Theodore Roethke Taking a Night Stroll on a Beach
Open-mouthed and comatose,
the anemones constellate over shallow coral,
while dock pilings and driftwood suffer
the interminable welter of waves.
I stand on the white space between
a babbling sea and an inarticulate city
waiting to be caught in a glowing dragnet
along with the lightning whelks, spears
of dropseed and tangles of kelp.
At last, the mackerel moon appears
floating belly-up in the basalt-colored sea.
Everything previously unseen
acquires the materiality of flesh or salt.

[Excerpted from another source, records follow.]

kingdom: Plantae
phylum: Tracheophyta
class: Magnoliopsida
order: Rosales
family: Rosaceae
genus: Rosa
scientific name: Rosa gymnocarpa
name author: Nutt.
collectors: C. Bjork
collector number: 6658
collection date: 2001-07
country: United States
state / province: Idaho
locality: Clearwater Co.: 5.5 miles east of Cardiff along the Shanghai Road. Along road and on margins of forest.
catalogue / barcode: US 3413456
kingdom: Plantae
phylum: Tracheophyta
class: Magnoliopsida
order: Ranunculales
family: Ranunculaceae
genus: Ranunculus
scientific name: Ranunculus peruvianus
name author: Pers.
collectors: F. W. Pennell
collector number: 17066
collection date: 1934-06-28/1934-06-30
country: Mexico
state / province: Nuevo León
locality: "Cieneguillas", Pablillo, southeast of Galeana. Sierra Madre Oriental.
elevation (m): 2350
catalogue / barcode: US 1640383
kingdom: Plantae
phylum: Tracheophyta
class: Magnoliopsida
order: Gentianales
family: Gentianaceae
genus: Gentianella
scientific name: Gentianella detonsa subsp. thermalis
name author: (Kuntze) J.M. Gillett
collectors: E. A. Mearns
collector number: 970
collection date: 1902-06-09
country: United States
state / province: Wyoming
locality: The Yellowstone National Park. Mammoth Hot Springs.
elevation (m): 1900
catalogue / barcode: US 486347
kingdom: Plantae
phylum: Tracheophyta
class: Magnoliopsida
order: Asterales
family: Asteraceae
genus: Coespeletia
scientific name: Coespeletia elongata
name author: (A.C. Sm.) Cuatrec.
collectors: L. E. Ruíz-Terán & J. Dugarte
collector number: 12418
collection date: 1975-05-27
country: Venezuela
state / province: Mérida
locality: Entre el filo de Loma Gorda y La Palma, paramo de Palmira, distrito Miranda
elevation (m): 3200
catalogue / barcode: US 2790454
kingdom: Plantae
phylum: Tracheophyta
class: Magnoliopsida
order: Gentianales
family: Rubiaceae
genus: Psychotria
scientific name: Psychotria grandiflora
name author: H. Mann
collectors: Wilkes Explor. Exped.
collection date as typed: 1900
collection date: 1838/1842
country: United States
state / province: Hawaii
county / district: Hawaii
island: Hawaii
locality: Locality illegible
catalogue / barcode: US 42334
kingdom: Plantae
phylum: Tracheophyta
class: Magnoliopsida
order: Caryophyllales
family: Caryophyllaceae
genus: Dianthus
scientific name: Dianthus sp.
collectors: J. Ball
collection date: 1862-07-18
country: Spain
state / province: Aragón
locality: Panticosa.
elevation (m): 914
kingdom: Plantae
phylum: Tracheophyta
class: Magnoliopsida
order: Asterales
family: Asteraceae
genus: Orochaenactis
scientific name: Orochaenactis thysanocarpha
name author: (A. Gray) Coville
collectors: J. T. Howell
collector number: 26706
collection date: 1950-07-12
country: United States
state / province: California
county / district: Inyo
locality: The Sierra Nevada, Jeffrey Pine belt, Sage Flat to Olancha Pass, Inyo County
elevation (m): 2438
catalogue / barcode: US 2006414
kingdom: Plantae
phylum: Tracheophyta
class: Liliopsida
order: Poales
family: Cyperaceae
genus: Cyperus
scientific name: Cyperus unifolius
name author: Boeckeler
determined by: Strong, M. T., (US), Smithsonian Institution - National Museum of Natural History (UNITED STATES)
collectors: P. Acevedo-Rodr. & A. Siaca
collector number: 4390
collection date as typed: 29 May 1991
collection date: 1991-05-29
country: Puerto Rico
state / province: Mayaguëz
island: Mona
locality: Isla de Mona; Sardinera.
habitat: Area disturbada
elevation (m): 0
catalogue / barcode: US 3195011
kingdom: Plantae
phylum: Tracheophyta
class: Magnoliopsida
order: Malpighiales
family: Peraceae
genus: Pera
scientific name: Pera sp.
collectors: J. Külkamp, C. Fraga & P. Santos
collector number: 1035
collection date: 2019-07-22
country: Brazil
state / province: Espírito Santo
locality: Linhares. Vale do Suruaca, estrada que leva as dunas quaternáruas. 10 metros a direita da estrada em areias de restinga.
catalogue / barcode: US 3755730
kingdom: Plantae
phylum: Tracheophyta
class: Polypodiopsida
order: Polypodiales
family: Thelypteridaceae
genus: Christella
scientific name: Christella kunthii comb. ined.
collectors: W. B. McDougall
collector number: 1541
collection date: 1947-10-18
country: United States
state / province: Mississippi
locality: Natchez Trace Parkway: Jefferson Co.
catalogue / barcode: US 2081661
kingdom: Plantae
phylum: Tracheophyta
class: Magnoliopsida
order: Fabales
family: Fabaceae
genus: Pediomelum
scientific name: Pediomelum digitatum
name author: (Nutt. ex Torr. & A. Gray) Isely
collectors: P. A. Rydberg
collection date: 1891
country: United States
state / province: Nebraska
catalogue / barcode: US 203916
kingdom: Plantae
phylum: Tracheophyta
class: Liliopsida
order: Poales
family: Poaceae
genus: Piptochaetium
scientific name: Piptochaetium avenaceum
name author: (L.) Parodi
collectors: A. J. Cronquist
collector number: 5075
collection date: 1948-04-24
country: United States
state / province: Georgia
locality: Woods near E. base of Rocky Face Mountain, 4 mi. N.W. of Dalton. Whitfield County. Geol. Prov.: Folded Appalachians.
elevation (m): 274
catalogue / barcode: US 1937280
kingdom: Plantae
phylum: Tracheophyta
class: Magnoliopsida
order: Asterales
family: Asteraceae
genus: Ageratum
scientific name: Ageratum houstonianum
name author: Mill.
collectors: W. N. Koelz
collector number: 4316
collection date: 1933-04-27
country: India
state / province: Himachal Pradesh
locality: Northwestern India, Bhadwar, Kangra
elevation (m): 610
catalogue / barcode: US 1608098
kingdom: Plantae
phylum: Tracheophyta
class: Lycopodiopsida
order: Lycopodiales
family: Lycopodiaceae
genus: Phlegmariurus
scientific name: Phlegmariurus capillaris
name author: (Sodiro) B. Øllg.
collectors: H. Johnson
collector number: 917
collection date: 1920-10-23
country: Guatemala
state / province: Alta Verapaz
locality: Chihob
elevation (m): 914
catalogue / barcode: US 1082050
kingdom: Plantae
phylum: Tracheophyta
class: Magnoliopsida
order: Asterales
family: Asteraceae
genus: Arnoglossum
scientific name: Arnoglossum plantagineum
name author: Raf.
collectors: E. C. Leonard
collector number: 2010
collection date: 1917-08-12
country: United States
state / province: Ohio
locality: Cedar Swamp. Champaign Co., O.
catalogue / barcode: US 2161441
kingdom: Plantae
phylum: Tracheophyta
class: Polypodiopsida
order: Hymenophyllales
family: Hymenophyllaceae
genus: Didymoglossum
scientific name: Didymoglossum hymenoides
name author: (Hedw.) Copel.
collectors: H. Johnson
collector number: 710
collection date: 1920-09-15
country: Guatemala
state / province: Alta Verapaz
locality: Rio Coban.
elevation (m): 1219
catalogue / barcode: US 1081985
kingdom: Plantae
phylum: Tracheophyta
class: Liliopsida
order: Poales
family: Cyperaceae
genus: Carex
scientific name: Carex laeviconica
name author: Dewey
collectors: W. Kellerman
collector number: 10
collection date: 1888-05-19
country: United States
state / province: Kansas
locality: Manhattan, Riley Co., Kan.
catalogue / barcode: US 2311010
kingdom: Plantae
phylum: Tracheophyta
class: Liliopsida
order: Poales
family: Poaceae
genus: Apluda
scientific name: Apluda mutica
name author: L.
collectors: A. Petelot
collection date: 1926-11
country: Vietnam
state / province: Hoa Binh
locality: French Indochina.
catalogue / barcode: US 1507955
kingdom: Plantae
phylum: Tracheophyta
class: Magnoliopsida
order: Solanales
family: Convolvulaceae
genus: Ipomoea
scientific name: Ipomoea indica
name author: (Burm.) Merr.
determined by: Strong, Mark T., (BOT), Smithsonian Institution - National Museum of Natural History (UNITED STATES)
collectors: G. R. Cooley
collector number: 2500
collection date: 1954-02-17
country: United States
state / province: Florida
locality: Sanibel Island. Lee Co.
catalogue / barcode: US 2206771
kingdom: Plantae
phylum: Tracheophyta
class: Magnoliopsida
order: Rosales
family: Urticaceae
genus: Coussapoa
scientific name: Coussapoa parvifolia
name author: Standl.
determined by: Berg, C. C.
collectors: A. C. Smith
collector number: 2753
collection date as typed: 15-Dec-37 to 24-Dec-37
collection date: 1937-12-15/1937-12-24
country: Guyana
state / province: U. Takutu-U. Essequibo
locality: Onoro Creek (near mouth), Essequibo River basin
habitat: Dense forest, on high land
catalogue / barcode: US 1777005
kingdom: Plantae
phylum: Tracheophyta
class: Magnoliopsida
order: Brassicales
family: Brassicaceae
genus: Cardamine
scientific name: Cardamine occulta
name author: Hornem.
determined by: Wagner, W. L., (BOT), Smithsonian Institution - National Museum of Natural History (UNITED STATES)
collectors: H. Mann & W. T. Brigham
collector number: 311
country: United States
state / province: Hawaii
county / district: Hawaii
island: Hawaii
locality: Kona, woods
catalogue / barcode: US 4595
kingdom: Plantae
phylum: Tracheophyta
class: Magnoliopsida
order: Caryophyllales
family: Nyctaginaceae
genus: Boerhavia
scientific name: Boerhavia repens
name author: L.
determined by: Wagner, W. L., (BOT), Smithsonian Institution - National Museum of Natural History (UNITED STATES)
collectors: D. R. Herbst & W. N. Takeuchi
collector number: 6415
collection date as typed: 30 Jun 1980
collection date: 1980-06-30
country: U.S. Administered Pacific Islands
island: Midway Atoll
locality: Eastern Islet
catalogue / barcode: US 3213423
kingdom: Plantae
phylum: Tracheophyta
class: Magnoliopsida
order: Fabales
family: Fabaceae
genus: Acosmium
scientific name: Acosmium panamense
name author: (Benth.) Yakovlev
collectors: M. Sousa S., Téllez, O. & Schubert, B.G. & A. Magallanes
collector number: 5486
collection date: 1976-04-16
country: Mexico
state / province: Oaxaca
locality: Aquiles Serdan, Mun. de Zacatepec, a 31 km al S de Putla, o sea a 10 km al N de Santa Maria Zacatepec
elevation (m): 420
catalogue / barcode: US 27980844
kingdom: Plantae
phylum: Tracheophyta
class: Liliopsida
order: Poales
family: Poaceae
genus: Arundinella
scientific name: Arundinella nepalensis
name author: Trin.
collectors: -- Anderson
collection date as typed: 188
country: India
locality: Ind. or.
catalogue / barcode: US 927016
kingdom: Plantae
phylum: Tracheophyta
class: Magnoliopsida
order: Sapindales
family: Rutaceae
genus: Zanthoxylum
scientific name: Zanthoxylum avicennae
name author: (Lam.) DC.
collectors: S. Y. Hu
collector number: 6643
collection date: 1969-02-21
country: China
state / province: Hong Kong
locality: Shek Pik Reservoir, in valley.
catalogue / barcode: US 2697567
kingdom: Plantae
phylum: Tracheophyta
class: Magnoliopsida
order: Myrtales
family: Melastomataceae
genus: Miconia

Spume like jabot on a woman's blouse
hems the shore, an army of winged fire ants
flicker in Aristotle's Lanterns. I sink my fingers
into the wet sand and feel the baby-toothed
ridges of an ancient quahog clam.
The wind is less reticent now
and the brine-stung seagrape leaves
tremble with the revelation of mortal
disorder. My thoughts grow
more undisciplined, like the dripping
of stalactites in a damp cave.
The self, like a star, is a distant sun,
an orphan to this world—bright
noctambulist that has clumsily stumbled
into this blue-green sphere. An osprey harpoons
into the waves, registering the rush of water
over wings, a small tendril thrusts its curled
green wick through a driftseed, barnacles
burrow their heads into stone, sucking
on minerals with sessile delight.
"With all of these I would be." And behind me:
black conifers extend like stanchions
holding up this night.
In this hour, the spirit receives the graces
of gravity. It rises as tides rub the faces
of saints into stone, as wind flutes
tremolos through wormholes on rocks,
as the gull rives open the soft belly
of a ghost crab. I revel in this distance
between the stars and me—intimate, sublime
like windows and angels in Giotto's frescoes.
I'd walk forever towards the nearing morning,
listening to the coquinas chime under great eyelids of waves—
Forever being a tender diminutive of night.